• [WHAT TO PRODUCE] Reproduce word for word everything from the line containing "True or false: Алматы" down to the end of the records below, and leave the pictures out of your answer.

• [Saved entries]
+ + + +
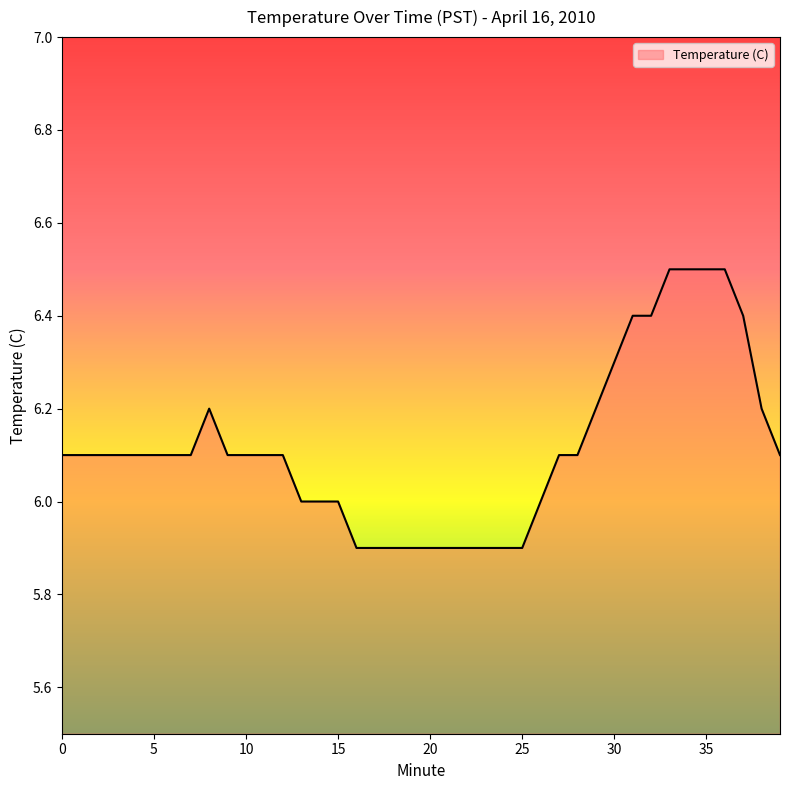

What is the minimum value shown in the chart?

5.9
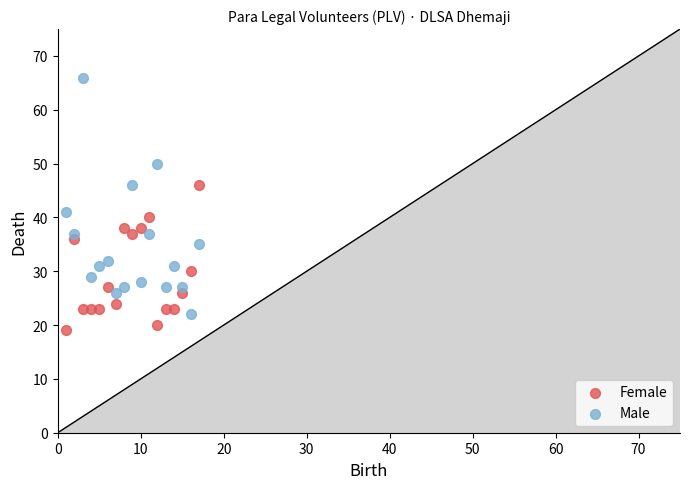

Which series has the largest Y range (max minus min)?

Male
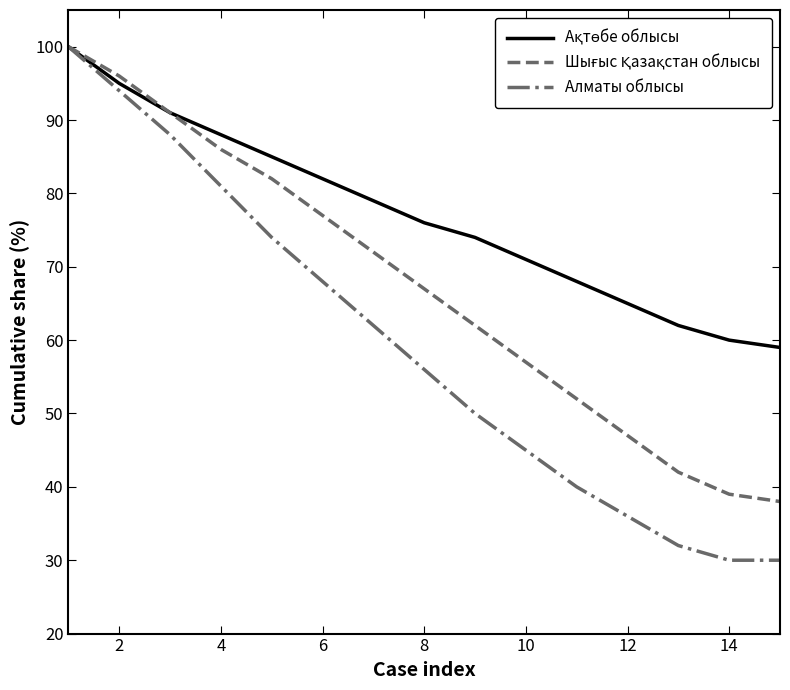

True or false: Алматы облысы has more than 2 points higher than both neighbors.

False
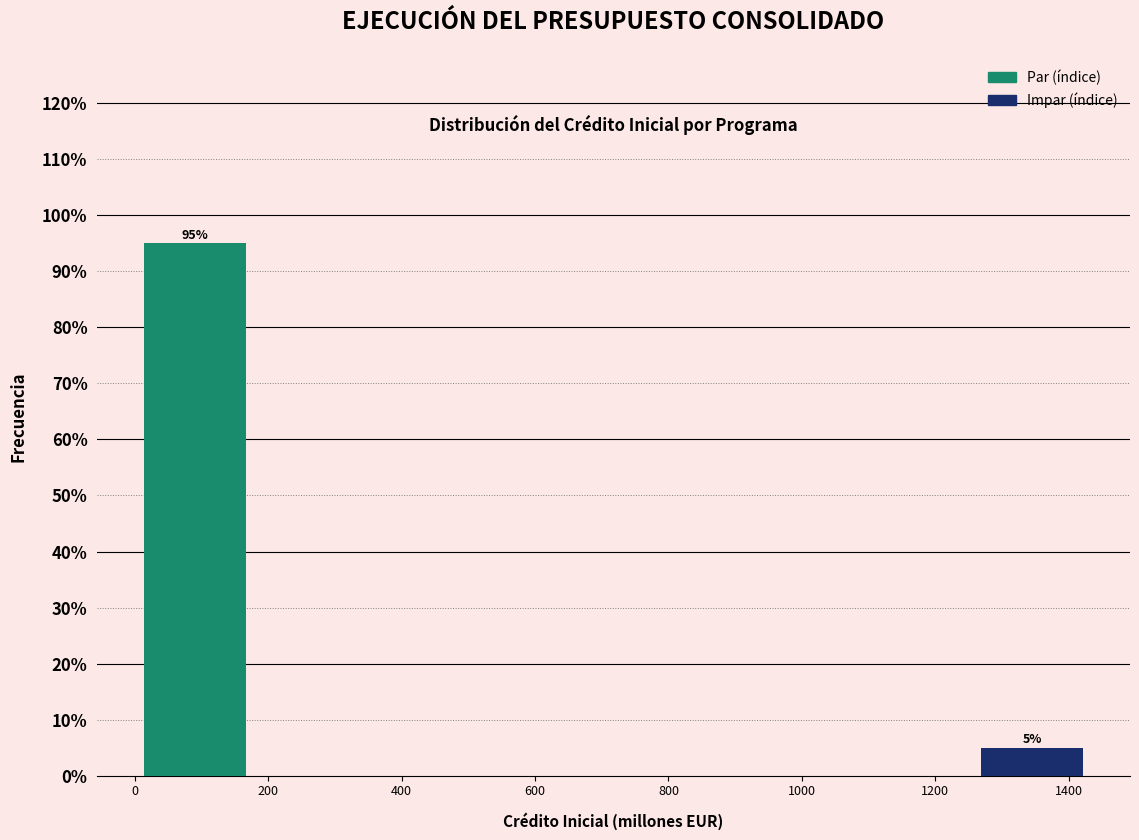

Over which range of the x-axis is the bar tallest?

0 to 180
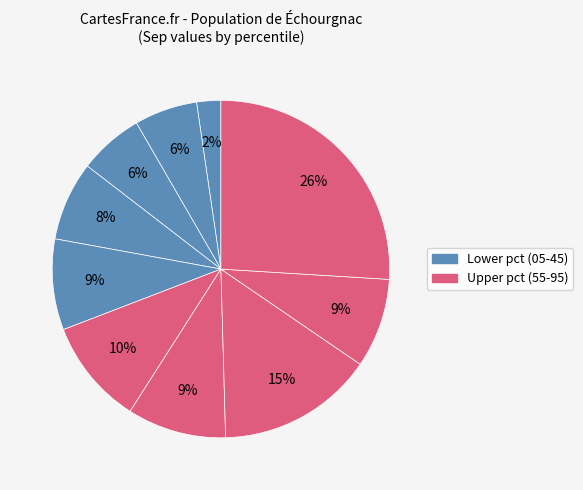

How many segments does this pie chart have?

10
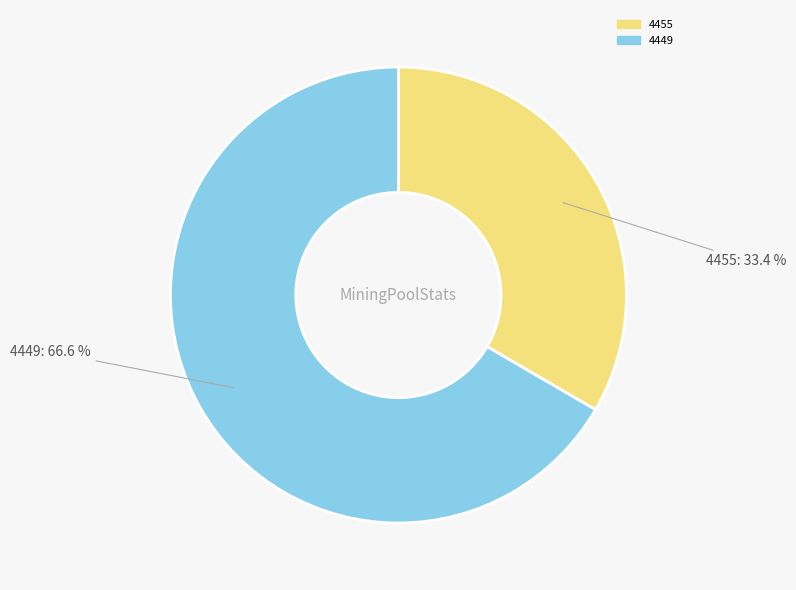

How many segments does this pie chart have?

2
+ + + +
• [THE COMPLETED TASK]
True or false: Алматы облысы has more than 2 points higher than both neighbors.

False

Over which range of the x-axis is the bar tallest?

0 to 180

How many segments does this pie chart have?

10

How many segments does this pie chart have?

2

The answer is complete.